This part is about skills and character progression. (Number 1, 2, 3)
Right from the beginning it was clear that skill would have a level, that they would be used for bonus dice, narrating facts and some special function, like attacking, healing, defending. The set of special applications changed a lot. In the end, there were eight main types.
But how would skill levels be assigned? I wanted to make it simple. One experience point should be one skill level. Taking inspirations only from the best, I borrowed FATE's skill pyramid, but turned into stairs. In FATE, a character need always more skills at level n-1 than at level n. In B&B, a character must have at least one skill at every level from 1 to n.
This method is very clever way to have a character level, without having a character level. In D&D3 for example, there is hard cap based on character level. In FATE, there is an implicit cap: the highest possible pyramid you can build with a certain number of skill points. In my experience, such caps are the only way to reliably prevent characters getting too powerful. Other games use escalating costs for higher skill level. Higher level calculation aside, I don't think escalating costs do what they should. They are supposed to encourage buying a more diverse set of skill for a character. In my experience, players will only save longer to buy their favorite skills, thereby doing the opposite.
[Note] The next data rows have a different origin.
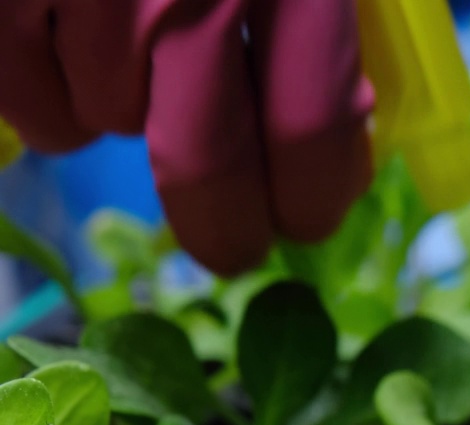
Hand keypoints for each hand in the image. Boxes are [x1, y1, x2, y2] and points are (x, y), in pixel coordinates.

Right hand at [0, 0, 373, 274]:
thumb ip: (318, 35)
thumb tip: (340, 150)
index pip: (314, 127)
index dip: (311, 195)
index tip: (307, 222)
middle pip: (206, 161)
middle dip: (225, 224)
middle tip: (234, 245)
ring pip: (105, 121)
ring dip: (121, 111)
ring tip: (128, 50)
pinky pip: (31, 106)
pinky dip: (44, 94)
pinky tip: (61, 38)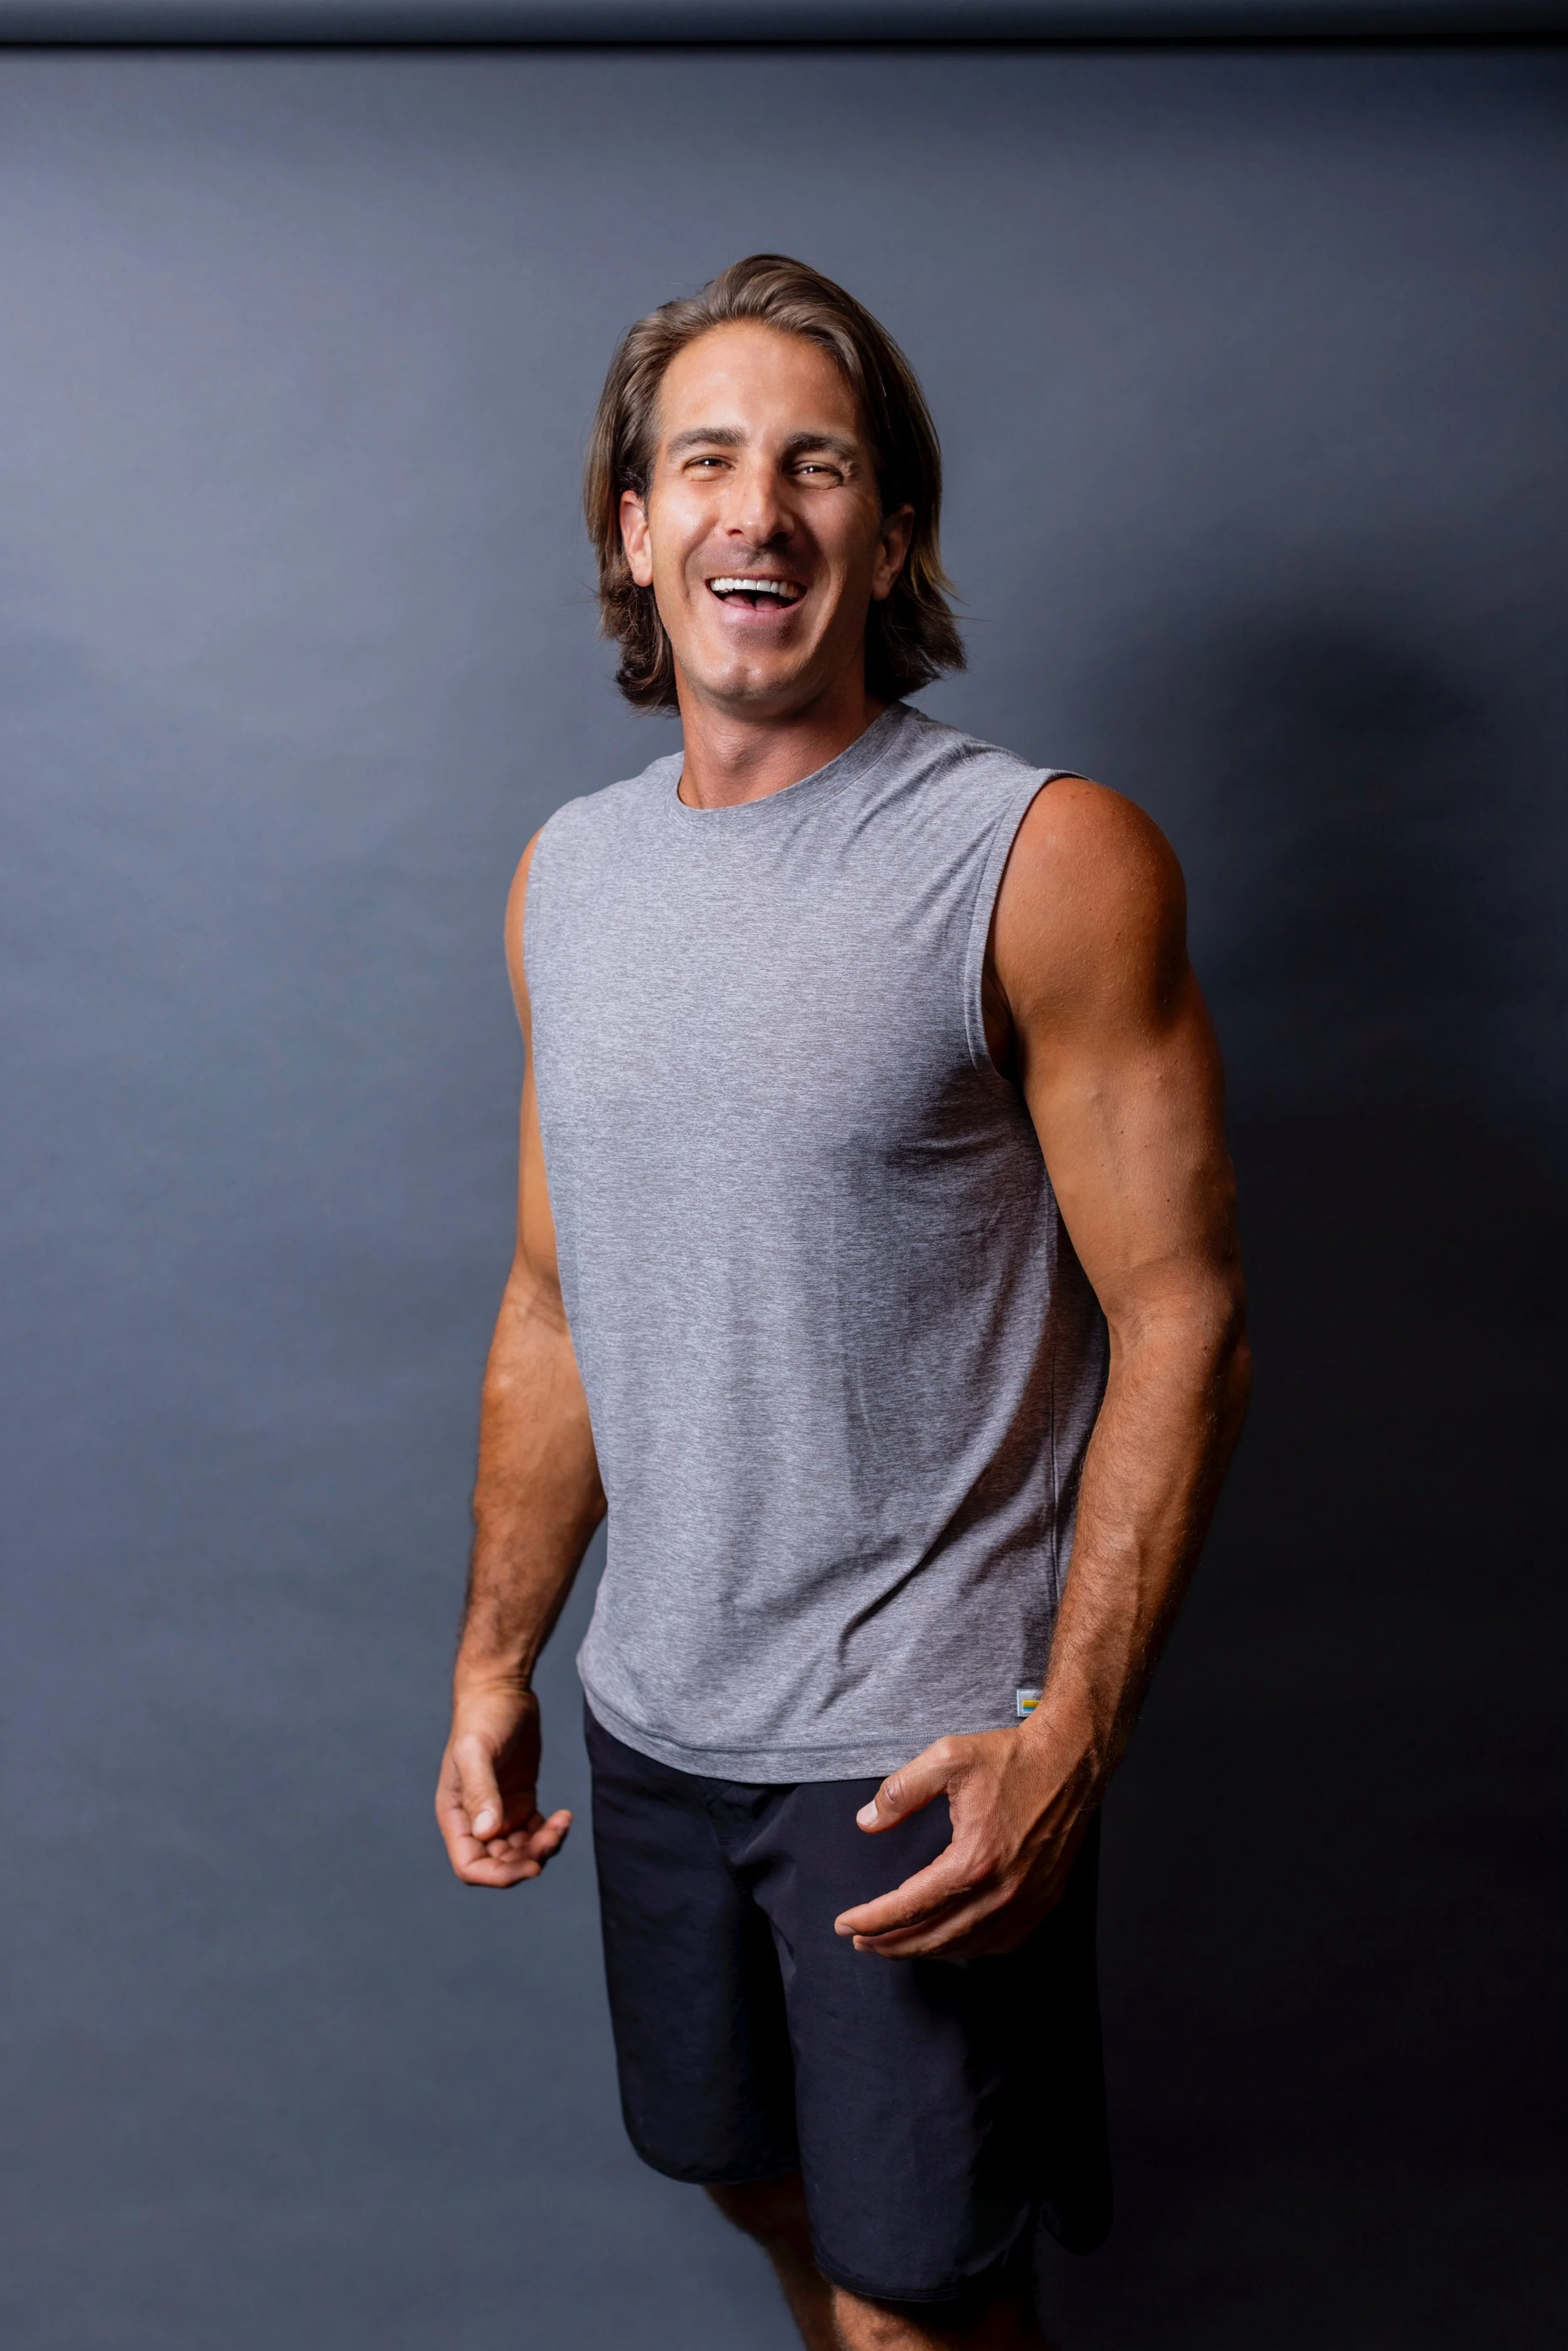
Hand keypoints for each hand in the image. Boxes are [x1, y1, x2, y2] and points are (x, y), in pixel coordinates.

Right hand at [435, 1681, 571, 1888]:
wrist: (501, 1688)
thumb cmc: (481, 1716)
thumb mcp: (476, 1752)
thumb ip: (480, 1792)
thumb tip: (486, 1833)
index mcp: (455, 1815)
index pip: (470, 1866)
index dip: (498, 1876)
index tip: (530, 1866)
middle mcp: (475, 1819)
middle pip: (499, 1863)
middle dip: (526, 1859)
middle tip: (551, 1836)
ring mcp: (499, 1811)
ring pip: (520, 1851)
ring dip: (542, 1847)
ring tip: (561, 1822)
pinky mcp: (521, 1800)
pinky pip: (535, 1832)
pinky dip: (551, 1833)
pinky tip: (564, 1817)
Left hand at [832, 1717, 1099, 1959]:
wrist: (1071, 1761)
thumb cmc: (1013, 1758)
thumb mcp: (947, 1758)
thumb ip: (901, 1791)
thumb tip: (866, 1822)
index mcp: (974, 1859)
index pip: (911, 1906)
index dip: (873, 1919)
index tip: (845, 1924)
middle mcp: (1002, 1891)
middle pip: (935, 1937)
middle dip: (891, 1945)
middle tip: (860, 1942)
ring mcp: (1027, 1901)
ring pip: (967, 1946)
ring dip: (926, 1951)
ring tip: (895, 1943)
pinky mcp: (1044, 1900)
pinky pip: (1000, 1942)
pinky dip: (968, 1948)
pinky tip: (950, 1941)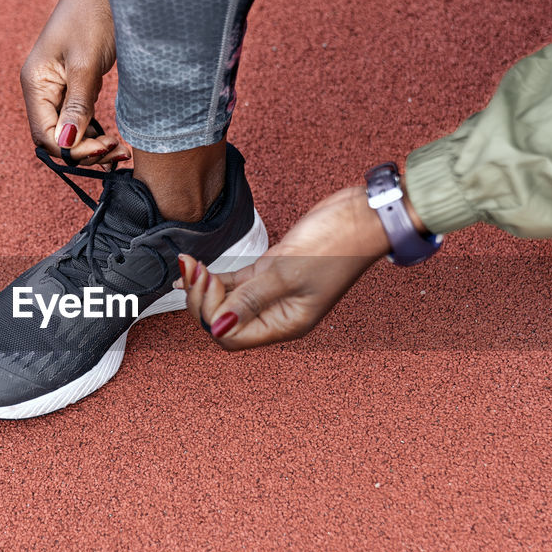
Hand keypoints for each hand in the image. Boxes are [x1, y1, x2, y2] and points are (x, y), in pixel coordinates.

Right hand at [20, 0, 130, 166]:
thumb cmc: (93, 16)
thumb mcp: (86, 64)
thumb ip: (77, 106)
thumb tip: (67, 145)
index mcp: (35, 83)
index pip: (47, 134)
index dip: (74, 149)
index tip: (106, 146)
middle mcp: (40, 89)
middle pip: (55, 137)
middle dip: (84, 151)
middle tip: (118, 153)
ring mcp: (56, 88)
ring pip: (68, 132)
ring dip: (91, 146)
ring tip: (121, 150)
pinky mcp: (73, 85)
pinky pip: (78, 120)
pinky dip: (94, 133)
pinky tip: (114, 139)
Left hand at [178, 186, 393, 348]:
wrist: (363, 215)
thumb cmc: (339, 244)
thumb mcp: (289, 272)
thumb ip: (251, 298)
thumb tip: (218, 325)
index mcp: (286, 324)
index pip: (232, 336)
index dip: (213, 313)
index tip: (209, 282)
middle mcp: (277, 313)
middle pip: (224, 321)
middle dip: (204, 299)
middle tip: (194, 271)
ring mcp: (272, 292)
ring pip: (227, 300)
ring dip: (204, 286)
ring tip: (188, 265)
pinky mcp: (270, 270)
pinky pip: (235, 281)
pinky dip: (214, 276)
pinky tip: (195, 267)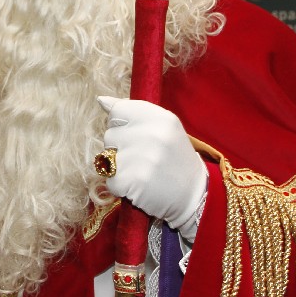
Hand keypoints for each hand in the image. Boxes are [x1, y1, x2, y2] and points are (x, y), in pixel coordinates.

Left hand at [97, 96, 206, 235]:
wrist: (193, 196)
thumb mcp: (163, 128)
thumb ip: (132, 112)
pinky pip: (109, 180)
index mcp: (161, 117)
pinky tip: (138, 187)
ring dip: (119, 169)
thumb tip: (101, 100)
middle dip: (120, 148)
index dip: (121, 125)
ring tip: (141, 172)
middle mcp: (153, 134)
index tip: (136, 137)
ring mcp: (143, 158)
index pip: (118, 111)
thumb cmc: (174, 159)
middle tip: (143, 159)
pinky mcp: (134, 181)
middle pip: (109, 135)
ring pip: (106, 158)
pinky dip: (119, 186)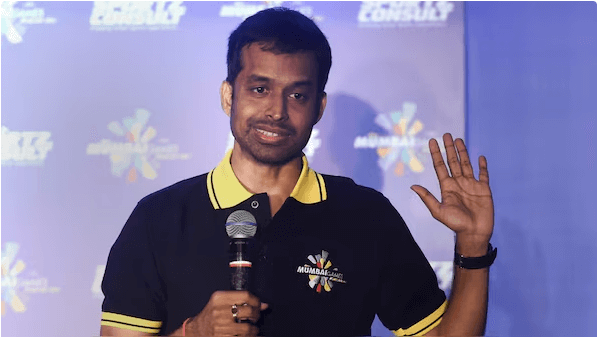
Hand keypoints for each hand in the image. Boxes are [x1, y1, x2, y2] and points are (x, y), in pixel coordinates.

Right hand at [184, 290, 268, 335]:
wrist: (197, 330)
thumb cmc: (211, 314)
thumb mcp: (221, 302)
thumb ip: (240, 300)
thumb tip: (263, 305)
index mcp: (219, 298)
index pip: (245, 296)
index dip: (256, 301)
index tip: (259, 304)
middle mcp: (219, 311)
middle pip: (248, 311)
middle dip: (256, 315)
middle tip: (256, 316)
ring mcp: (220, 325)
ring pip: (246, 328)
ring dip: (253, 329)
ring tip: (251, 327)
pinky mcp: (221, 337)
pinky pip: (241, 337)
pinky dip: (246, 336)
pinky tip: (245, 334)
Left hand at [411, 133, 493, 254]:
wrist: (474, 233)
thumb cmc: (455, 224)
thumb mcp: (438, 211)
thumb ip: (427, 198)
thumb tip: (412, 186)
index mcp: (447, 187)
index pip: (440, 166)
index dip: (436, 153)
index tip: (432, 141)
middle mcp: (458, 183)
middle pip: (453, 161)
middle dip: (449, 148)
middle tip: (446, 134)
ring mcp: (471, 185)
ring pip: (466, 164)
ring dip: (463, 152)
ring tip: (458, 140)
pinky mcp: (484, 189)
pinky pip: (483, 175)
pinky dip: (482, 166)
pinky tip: (479, 157)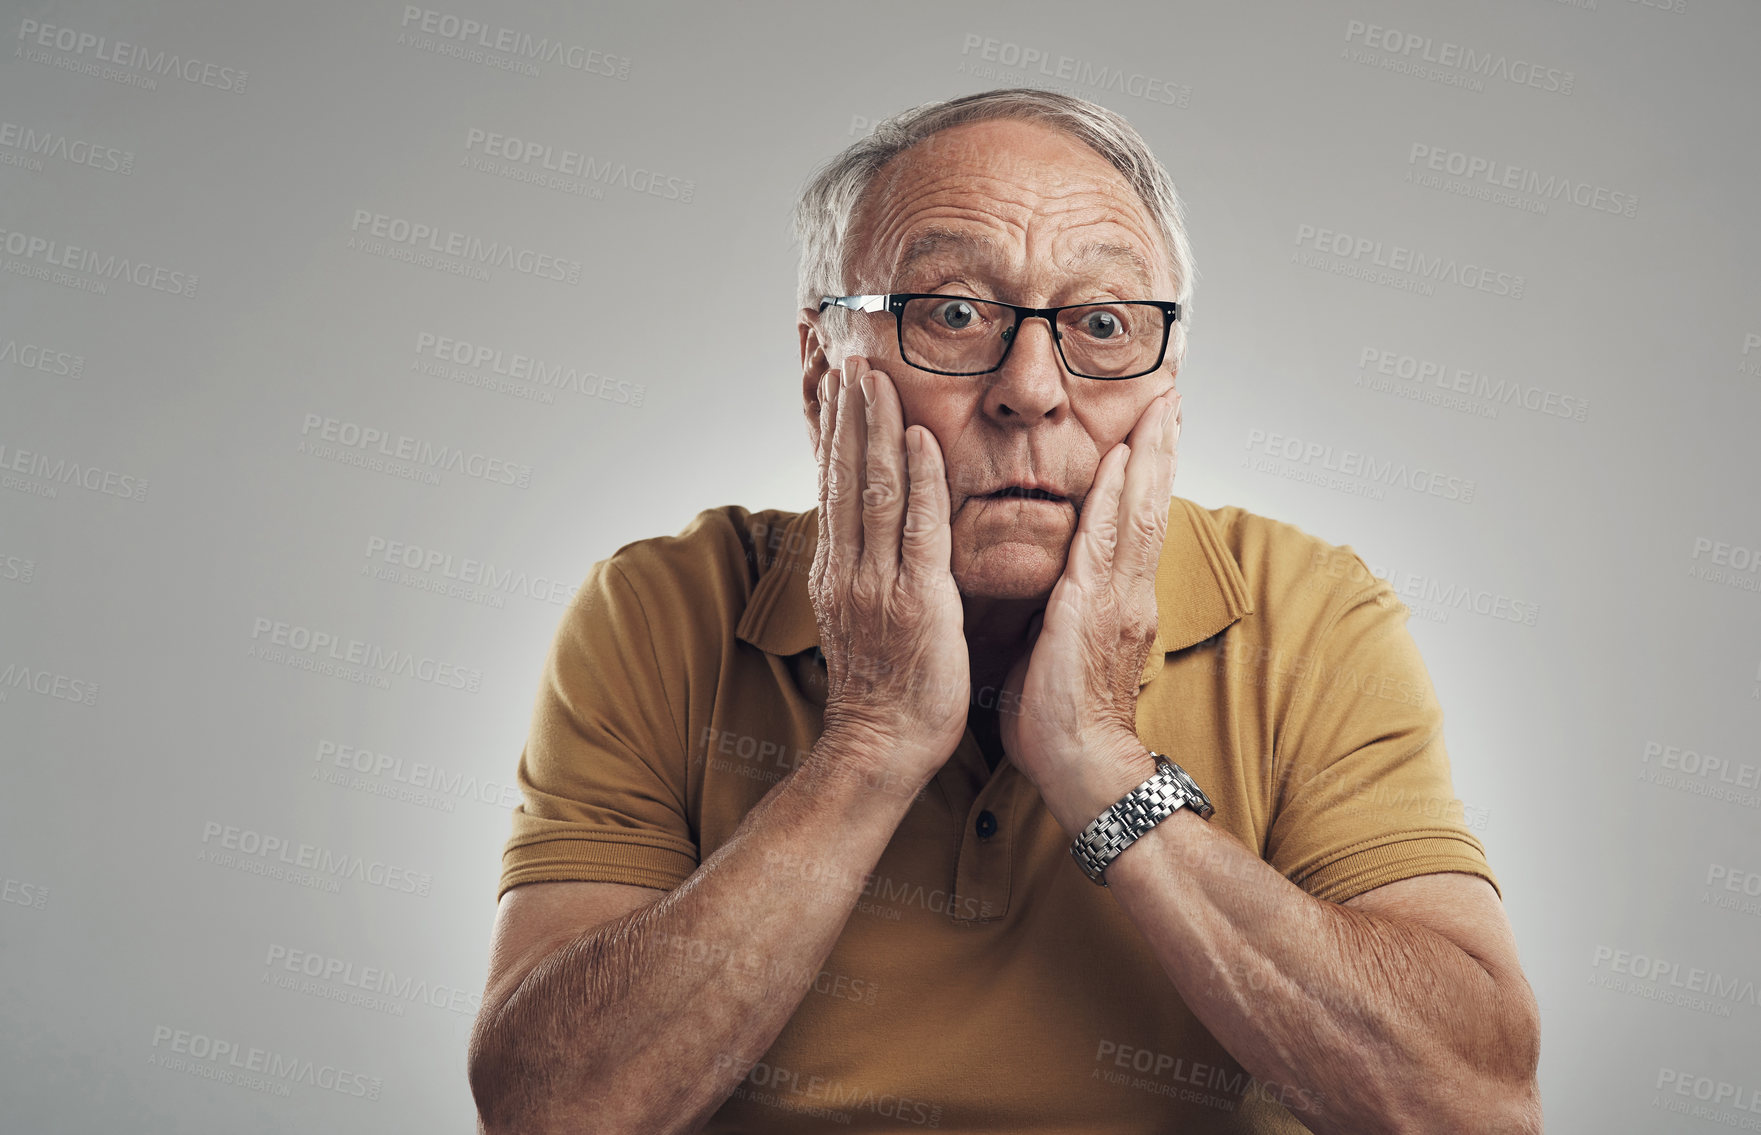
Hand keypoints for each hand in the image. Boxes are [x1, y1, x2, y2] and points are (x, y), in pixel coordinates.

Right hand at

Next, I introduced add-ons to skills. These include specials like attacking several targets, healing in the fray, summoning better followers. Stuff like that. They are not always active, but require a special condition. There is a common list for conditions and a specific list of add-ons for each type of skill.
The concept is very similar to SFX in the new Marvel Heroic RPG by Cam Banks et al. That's coevolution, mind you, so I'm very glad that I have similar ideas as the guys at MWP. Unlike heros in MHRPG, heros in B&B shouldn't have add-ons to every one of their skills.
In the beginning, I tried to grant a bonus to skills without add-ons. But that didn't feel right. A simple skill should be just plain worse than an augmented one. The final solution was surprisingly simple and addressed another issue as well. It goes like this: Characters can only have add-ons to half their skills. Round down.
Again a hard cap was simpler than incentives, and more effective. In addition, this rule proved to be a further incentive to spread a character's skill set. A character with more skills at lower levels will have more add-ons.